BEGIN SUPPLIED DATA
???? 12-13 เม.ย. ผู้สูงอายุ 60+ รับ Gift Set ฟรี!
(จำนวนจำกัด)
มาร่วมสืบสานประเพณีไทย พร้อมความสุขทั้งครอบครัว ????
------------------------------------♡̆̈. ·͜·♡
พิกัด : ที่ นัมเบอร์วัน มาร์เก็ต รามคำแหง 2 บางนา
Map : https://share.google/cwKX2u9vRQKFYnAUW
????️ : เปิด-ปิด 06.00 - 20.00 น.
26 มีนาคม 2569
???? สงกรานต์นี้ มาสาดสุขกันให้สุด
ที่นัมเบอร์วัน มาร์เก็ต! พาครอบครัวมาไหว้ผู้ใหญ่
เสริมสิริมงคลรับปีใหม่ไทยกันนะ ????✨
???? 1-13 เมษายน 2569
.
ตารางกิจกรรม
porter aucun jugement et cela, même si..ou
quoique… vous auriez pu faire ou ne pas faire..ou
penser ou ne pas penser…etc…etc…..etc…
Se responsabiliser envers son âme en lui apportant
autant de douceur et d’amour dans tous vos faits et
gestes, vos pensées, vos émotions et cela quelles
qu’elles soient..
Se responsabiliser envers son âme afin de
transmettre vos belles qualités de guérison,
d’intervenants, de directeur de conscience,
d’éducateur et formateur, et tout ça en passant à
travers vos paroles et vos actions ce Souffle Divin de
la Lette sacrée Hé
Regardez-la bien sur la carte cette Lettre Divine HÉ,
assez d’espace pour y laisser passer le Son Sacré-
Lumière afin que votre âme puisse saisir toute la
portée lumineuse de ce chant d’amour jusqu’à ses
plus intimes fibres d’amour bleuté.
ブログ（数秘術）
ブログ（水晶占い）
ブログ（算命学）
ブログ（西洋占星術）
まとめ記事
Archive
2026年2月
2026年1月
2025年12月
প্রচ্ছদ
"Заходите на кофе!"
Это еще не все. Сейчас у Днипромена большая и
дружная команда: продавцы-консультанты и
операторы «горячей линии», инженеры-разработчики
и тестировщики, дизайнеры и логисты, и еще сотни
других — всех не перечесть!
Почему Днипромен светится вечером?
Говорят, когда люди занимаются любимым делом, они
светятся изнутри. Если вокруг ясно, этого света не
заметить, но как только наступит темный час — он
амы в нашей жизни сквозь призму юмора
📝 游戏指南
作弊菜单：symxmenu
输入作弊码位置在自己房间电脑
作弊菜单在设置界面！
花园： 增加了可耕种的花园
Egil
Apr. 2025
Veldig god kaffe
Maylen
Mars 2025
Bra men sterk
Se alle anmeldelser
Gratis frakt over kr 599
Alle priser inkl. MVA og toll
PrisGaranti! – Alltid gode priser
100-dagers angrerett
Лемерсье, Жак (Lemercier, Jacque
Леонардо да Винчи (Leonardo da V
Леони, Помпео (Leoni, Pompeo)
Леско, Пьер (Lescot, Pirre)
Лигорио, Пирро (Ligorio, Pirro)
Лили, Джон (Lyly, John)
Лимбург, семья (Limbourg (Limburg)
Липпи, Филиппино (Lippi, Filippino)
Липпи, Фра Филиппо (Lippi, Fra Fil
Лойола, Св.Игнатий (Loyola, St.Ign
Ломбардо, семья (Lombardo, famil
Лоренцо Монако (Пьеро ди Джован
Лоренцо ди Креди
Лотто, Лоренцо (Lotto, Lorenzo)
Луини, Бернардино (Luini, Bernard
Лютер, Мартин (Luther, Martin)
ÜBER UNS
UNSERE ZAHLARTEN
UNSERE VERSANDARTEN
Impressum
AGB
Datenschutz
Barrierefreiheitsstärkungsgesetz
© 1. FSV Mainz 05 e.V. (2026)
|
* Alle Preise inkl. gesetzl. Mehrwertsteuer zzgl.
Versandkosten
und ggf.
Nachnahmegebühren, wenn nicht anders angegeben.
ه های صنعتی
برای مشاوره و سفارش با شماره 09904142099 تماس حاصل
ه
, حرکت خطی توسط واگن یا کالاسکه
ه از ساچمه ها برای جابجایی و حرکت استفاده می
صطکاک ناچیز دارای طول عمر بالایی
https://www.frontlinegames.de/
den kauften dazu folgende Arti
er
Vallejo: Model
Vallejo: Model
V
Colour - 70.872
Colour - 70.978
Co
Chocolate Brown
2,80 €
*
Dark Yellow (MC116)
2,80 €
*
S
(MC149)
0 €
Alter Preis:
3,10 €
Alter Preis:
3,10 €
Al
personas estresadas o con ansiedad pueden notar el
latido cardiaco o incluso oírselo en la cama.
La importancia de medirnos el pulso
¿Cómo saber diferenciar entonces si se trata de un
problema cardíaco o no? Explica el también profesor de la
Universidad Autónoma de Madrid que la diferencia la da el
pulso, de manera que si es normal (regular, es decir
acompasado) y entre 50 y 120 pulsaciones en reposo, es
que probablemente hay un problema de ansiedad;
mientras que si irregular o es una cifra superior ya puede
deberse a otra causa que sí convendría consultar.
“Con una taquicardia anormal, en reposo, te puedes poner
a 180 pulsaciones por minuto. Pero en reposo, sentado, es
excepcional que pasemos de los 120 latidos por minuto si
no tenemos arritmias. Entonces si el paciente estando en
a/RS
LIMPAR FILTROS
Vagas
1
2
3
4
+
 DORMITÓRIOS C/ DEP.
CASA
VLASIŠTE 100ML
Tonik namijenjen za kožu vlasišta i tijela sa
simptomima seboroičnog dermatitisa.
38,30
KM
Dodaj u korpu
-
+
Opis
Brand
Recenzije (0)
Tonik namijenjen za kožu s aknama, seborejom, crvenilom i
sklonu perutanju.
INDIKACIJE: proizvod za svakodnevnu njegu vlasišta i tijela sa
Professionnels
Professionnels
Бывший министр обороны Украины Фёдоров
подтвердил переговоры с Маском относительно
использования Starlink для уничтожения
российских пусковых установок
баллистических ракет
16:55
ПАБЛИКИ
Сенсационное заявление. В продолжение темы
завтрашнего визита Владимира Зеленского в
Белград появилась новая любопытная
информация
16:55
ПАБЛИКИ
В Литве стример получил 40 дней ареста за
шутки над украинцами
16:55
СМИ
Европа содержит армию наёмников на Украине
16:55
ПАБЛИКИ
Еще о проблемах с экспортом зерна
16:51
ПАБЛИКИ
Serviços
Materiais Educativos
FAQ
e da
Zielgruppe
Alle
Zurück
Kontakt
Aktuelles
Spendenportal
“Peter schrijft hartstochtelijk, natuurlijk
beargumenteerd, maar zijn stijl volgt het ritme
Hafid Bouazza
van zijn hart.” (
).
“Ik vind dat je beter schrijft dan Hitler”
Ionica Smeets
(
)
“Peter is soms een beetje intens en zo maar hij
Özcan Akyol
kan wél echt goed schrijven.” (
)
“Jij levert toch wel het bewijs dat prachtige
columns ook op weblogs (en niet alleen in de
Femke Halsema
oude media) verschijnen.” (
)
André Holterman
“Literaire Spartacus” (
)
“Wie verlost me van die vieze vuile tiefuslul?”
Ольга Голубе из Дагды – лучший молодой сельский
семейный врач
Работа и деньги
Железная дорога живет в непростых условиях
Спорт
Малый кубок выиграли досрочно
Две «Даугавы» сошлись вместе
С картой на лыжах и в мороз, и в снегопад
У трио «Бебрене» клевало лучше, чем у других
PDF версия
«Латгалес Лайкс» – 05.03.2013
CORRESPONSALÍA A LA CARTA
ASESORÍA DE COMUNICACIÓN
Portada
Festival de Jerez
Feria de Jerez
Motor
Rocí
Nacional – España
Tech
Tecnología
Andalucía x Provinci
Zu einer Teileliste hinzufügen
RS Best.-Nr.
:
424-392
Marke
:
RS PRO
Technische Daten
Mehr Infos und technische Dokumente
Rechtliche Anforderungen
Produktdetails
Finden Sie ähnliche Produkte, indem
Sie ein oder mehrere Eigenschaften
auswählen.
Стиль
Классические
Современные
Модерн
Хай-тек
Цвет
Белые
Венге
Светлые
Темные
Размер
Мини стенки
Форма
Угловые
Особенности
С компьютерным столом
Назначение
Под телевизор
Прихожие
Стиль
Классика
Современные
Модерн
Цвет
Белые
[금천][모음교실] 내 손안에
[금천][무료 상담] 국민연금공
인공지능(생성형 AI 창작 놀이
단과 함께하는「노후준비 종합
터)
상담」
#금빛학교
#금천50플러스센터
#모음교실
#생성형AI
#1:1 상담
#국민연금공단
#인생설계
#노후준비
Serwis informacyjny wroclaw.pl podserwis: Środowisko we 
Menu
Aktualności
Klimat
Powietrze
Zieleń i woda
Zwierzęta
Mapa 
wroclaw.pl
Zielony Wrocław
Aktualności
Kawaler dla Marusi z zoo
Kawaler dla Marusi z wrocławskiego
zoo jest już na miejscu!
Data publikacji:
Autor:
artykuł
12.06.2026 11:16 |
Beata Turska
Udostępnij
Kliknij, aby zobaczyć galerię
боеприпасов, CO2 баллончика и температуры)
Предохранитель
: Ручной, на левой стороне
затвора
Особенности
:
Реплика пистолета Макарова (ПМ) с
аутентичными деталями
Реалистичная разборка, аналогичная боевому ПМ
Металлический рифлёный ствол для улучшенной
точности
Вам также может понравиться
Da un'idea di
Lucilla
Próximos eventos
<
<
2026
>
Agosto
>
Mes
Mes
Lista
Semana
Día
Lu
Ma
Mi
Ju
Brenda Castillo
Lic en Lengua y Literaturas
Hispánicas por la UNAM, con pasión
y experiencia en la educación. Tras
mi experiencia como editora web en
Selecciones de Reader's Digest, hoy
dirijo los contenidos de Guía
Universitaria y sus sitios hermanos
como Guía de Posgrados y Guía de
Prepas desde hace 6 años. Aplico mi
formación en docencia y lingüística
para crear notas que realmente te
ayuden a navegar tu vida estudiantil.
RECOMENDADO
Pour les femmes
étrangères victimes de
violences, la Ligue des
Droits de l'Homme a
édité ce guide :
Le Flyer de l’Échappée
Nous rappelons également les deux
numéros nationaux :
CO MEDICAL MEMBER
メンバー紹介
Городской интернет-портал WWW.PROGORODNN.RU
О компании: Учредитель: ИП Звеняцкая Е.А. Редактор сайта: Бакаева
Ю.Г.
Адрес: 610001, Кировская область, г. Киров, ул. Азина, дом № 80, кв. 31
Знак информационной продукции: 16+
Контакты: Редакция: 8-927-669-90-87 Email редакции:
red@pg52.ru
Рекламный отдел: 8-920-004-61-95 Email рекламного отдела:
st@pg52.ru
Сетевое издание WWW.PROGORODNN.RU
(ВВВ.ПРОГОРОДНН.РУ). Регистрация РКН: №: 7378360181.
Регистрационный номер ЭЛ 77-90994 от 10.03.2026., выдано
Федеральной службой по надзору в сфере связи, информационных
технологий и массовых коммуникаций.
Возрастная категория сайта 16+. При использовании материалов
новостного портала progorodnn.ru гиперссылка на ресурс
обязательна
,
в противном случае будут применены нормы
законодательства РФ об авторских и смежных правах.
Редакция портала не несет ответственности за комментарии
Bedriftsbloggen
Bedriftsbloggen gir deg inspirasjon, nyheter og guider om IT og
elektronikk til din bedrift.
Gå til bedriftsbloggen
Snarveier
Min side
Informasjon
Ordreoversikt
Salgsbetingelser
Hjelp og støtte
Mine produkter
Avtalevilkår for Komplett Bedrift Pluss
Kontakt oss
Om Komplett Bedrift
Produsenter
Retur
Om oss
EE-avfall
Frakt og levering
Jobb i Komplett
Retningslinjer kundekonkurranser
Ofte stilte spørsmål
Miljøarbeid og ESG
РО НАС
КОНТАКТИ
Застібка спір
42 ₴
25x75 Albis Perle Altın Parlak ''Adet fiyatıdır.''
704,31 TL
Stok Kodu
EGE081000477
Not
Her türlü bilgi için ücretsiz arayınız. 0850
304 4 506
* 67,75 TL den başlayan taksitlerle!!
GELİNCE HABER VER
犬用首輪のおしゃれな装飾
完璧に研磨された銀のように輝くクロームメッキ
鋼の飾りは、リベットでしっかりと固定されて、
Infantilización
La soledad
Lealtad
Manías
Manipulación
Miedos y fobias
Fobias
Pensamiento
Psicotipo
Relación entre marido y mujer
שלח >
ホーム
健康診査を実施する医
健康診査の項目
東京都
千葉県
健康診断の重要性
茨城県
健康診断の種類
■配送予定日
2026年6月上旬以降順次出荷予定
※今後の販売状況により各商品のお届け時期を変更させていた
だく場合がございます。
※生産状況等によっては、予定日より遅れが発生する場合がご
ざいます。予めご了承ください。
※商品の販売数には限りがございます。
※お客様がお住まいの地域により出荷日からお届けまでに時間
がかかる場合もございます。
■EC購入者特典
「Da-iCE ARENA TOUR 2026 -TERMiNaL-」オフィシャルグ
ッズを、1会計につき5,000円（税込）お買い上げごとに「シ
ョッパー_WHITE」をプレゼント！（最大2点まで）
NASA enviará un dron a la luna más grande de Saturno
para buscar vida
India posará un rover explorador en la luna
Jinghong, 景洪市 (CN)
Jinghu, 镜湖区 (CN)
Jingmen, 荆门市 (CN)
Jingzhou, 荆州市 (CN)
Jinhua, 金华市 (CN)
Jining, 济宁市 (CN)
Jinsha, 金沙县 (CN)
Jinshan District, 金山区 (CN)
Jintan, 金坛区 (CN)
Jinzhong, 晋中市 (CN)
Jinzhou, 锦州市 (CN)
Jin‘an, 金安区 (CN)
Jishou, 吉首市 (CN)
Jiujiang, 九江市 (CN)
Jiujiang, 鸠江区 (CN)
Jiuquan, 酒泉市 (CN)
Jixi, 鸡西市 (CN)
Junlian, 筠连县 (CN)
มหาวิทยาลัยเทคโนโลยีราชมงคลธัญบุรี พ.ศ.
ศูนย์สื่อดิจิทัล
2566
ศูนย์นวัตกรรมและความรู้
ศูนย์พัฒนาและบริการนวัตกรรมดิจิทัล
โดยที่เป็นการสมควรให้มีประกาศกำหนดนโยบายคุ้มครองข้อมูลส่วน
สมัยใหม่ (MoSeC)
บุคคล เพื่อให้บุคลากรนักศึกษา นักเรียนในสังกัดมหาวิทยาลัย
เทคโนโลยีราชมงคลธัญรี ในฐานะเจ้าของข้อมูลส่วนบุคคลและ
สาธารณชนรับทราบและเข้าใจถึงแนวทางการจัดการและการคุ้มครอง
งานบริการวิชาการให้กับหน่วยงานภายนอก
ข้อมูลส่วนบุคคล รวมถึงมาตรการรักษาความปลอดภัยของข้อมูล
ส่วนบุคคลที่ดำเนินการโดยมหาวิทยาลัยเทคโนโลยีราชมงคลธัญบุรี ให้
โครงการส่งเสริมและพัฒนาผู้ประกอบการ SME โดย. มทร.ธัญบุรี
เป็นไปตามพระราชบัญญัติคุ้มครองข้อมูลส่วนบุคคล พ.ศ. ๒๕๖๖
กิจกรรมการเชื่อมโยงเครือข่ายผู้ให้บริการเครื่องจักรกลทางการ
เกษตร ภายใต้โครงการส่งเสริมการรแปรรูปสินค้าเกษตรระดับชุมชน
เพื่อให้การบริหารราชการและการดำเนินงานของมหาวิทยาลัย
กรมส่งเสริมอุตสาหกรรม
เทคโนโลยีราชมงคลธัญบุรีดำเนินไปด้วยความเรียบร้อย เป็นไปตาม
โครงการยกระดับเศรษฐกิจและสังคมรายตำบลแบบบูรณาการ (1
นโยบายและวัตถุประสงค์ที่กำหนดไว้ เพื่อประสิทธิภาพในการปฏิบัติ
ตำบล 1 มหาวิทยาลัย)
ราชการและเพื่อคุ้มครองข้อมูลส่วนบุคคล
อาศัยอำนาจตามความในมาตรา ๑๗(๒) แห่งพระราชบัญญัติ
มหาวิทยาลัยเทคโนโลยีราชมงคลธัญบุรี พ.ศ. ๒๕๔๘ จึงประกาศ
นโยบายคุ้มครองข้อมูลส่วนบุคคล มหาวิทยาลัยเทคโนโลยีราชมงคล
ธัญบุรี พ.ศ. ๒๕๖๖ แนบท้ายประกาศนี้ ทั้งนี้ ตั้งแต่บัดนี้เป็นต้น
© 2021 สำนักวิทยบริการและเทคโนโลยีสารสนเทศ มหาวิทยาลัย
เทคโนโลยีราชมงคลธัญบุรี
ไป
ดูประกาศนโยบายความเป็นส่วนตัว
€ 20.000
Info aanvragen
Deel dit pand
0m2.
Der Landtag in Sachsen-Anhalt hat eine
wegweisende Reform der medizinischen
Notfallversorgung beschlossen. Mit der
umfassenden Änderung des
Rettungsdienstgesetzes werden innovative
END SUPPLIED DATA
Set down the lines of the listing above verbatim, first line through the line containing "d’intervenants, de directeur", inclusive; add no other lines.

- _ANSWER TO THE EXERCISE_
???? 12-13 เม.ย. ผู้สูงอายุ 60+ รับ Gift Set ฟรี!
(จำนวนจำกัด)
มาร่วมสืบสานประเพณีไทย พร้อมความสุขทั้งครอบครัว ????
------------------------------------♡̆̈. ·͜·♡
พิกัด : ที่ นัมเบอร์วัน มาร์เก็ต รามคำแหง 2 บางนา
Map : https://share.google/cwKX2u9vRQKFYnAUW
????️ : เปิด-ปิด 06.00 - 20.00 น.
26 มีนาคม 2569
???? สงกรานต์นี้ มาสาดสุขกันให้สุด
ที่นัมเบอร์วัน มาร์เก็ต! พาครอบครัวมาไหว้ผู้ใหญ่
เสริมสิริมงคลรับปีใหม่ไทยกันนะ ????✨
???? 1-13 เมษายน 2569
.
ตารางกิจกรรม
porter aucun jugement et cela, même si..ou
quoique… vous auriez pu faire ou ne pas faire..ou
penser ou ne pas penser…etc…etc…..etc…
Se responsabiliser envers son âme en lui apportant
autant de douceur et d’amour dans tous vos faits et
gestes, vos pensées, vos émotions et cela quelles
qu’elles soient..
Se responsabiliser envers son âme afin de
transmettre vos belles qualités de guérison,
d’intervenants, de directeur de conscience,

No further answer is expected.